[EXERCISE INPUTS]
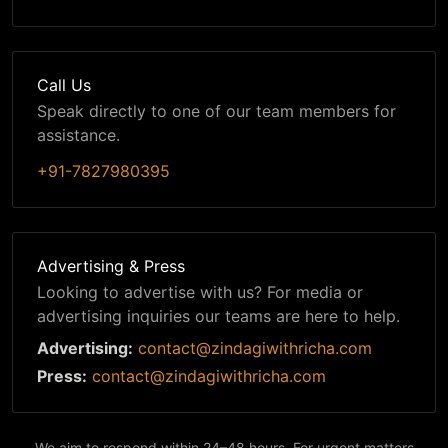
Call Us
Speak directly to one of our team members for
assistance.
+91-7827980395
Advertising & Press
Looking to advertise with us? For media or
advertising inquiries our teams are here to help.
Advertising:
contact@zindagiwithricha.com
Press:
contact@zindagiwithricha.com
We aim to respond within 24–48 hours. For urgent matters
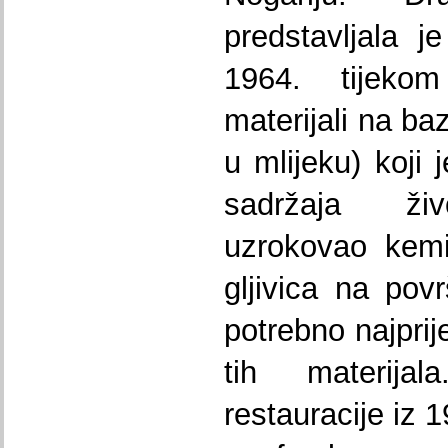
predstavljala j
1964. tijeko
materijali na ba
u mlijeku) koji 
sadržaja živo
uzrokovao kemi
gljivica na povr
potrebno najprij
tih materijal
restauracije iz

[WORK INSTRUCTION]
Everything from the line containing "Speak directly to one of our team members for" to the final line of the listing above, both ends included, should be transcribed word for word, except for the pictures.

[TASK ANSWER]
Speak directly to one of our team members for
assistance.
+91-7827980395
Advertising & Press
Looking to advertise with us? For media or
advertising inquiries our teams are here to help.
Advertising:
contact@zindagiwithricha.com
Press:
contact@zindagiwithricha.com
We aim to respond within 24–48 hours. For urgent matters
predstavljala j
1964. tijeko
materijali na ba
u mlijeku) koji 
sadržaja živo
uzrokovao kemi
gljivica na povr
potrebno najprij
tih materijal
restauracije iz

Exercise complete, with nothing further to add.